The Echo Show features a 7-inch touchscreen, 5 megapixel, front-mounted camera, dual-band Wi-Fi support, dual 2-inch stereo speakers, A2DP support for audio streaming from Bluetooth devices, hands-free voice control with an 8-microphone array and Alexa. It will come with a 6-foot power cable, as well, and includes volume control buttons and a button to turn off the microphone and camera on the device. The device is currently retailing for $229, and Amazon is offering $100 off when you pre-order two, bringing the price of two Echo Shows to $359.
Right now, the Google Home is the Echo’s biggest competitor, but Google only has one device in the game while Amazon has four now, although the Echo Look is still very exclusive (available through invite only). This doesn’t mean that Google isn’t holding its own in the personal assistant AI game, as the Google Home is arguably a more sophisticated piece of software, while Amazon brings versatile hardware. Where the Home really shines is its complex voice command library and learning capability, which allows customers to differentiate who they are based on their vocal profile. It also infers more from your statements than Alexa can, as evidenced by CNET’s recent comparison of the two devices:
For a bulb called ‘desk lamp’ in the Philips app, Alexa will respond only if you tell it to turn on the ‘desk lamp.’ You can create a group for all lights or office lights, then command Alexa to turn off the office lights and it’ll work. Without those groups, Alexa won’t respond to any other names for the lamp, including ‘desk light.’
With Google Assistant, I nicknamed the desk lamp ‘Lampy,’ and assigned it to the office. I could then control it by commanding Google to turn on the ‘desk lamp,’ ‘lampy,’ ‘desk light,’ ‘office light,’ or ‘lights.’ Google doesn’t get any extra credit for the ‘office light’ command since assigning the lamp to the room is similar to adding it to a group for Alexa, but I appreciated the Assistant automatically grouping it with the rest of my lights and helping me out with the difference between ‘light’ and ‘lamp.’”

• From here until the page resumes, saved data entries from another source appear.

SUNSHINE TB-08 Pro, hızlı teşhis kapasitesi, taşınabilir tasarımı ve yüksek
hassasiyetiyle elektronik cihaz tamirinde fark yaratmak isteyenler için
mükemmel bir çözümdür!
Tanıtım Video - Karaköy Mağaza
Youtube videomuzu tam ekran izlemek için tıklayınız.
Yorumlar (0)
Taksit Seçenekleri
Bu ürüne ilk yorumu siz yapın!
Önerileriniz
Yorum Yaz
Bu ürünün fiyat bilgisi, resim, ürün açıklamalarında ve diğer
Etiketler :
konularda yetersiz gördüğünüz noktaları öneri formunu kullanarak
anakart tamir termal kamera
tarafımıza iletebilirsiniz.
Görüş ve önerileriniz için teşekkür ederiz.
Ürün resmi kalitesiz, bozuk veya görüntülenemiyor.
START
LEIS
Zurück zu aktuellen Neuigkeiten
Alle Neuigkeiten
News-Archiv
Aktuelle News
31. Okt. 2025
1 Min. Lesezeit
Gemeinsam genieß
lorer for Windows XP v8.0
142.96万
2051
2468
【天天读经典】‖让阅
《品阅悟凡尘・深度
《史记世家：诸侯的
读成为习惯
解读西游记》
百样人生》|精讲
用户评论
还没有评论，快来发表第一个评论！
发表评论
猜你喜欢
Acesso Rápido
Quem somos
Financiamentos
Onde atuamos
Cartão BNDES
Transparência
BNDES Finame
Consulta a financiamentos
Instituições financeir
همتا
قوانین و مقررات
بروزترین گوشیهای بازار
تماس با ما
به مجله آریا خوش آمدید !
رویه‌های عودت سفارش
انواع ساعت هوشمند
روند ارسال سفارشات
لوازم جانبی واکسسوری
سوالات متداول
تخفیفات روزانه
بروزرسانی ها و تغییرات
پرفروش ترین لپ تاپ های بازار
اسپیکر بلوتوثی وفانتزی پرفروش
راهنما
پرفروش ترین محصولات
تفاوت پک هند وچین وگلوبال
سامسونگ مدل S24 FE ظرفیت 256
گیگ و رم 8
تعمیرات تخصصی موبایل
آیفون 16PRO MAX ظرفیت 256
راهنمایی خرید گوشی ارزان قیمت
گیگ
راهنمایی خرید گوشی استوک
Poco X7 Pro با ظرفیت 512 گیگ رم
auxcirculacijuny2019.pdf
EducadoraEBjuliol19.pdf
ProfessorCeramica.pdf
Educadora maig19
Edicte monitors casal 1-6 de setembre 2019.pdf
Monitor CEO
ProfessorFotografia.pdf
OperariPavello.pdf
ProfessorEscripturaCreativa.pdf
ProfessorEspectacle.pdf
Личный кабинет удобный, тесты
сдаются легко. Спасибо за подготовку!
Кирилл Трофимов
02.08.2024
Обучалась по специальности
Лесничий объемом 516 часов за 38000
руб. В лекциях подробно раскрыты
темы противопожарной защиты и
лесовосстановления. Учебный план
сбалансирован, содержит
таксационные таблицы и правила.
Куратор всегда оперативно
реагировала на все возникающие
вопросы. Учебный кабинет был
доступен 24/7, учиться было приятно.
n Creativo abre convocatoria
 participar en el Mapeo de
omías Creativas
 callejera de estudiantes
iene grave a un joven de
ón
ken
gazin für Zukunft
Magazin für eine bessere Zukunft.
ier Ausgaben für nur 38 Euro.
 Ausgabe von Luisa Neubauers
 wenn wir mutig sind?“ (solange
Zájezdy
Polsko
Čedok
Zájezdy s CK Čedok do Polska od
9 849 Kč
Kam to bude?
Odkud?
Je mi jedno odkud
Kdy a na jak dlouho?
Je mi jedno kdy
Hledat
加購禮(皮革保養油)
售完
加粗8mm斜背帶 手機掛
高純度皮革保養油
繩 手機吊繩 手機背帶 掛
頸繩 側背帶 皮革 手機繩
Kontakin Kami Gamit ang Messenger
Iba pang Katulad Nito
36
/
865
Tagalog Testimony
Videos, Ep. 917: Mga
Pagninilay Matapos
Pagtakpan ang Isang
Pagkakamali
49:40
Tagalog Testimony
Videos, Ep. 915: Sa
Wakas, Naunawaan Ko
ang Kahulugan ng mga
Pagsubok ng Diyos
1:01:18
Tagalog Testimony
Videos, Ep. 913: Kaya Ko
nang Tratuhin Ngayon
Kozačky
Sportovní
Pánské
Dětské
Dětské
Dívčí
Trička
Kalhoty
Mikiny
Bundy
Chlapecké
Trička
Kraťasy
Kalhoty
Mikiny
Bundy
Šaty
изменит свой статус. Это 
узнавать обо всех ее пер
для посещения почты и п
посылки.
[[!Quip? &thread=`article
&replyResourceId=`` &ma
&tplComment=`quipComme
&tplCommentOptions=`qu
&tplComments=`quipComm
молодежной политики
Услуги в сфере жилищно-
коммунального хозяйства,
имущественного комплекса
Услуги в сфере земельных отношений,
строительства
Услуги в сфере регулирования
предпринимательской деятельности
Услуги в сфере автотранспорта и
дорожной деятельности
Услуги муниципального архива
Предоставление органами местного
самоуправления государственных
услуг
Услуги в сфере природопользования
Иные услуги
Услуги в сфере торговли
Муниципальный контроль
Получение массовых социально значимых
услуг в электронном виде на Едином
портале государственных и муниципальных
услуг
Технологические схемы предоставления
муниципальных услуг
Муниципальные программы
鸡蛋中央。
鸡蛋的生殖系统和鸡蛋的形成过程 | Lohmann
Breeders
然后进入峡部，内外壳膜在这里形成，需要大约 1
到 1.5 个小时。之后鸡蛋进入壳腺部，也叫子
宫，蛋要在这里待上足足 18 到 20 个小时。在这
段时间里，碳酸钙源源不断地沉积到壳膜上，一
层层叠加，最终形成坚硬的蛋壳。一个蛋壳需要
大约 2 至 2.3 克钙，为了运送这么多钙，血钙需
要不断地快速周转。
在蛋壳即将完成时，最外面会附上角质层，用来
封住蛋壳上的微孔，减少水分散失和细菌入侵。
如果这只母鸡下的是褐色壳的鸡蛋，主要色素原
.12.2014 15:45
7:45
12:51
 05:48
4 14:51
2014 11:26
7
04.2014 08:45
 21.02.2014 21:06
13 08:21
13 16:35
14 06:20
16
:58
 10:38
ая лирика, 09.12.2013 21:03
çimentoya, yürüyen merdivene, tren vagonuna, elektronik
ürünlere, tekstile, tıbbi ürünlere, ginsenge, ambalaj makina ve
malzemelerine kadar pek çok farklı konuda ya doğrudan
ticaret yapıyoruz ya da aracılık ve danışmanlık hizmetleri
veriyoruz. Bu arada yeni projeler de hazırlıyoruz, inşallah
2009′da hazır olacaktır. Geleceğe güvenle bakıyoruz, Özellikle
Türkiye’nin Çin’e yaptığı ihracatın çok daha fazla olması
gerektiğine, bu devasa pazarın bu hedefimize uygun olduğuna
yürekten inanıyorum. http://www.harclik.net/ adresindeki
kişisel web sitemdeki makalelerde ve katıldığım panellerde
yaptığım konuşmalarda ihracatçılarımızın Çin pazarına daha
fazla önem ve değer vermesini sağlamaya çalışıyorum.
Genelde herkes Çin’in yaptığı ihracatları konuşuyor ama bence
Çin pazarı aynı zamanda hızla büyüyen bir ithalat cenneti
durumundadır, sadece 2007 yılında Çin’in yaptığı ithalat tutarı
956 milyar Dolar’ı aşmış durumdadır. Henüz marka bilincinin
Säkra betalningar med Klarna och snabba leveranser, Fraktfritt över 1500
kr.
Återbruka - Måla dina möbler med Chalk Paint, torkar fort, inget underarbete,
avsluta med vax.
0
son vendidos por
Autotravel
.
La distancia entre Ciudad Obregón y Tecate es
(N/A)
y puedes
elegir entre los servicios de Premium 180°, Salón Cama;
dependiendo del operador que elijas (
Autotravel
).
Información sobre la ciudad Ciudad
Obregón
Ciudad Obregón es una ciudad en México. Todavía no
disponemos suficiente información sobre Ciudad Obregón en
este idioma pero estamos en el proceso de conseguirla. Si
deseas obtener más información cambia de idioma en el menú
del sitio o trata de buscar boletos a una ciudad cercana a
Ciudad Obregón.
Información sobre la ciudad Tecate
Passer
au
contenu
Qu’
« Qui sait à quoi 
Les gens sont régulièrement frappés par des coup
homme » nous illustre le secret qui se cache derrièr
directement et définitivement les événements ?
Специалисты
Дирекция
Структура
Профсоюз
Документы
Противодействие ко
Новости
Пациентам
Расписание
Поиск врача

The Home suffers big when it comes to the amount of supported actions, devices and apps it has; Alexa dominates with over 10,000 “skills.” When choosing between the two, consumers should consider exactly how they mean to use their devices. Google Home is more streamlined and focused on device control and presenting information, while Echo devices are very geared towards shopping and being able to do lots of stuff, even if you don’t need to. Otherwise, the hardware differences in either aren’t particularly stark, so it really boils down to features and purpose when you’re making a decision between them. With the advent of the Echo Show, however, Google will have to really step up to stay competitive.
Here’s a video demonstrating the Echo Show’s potential and features:
The release of the Echo Show should also be enough to get Apple executive Phil Schiller to eat his words from this weekend, when he said of the Google Home and Echo series of devices, “There’s many moments where a voice assistant is really beneficial, but that doesn’t mean you’d never want a screen. So the idea of not having a screen, I don’t think suits many situations.” Apple itself hasn’t stepped into the personal assistant device battle, yet, but his remarks have us pretty secure in thinking Apple’s device will include a screen, whenever it shows up.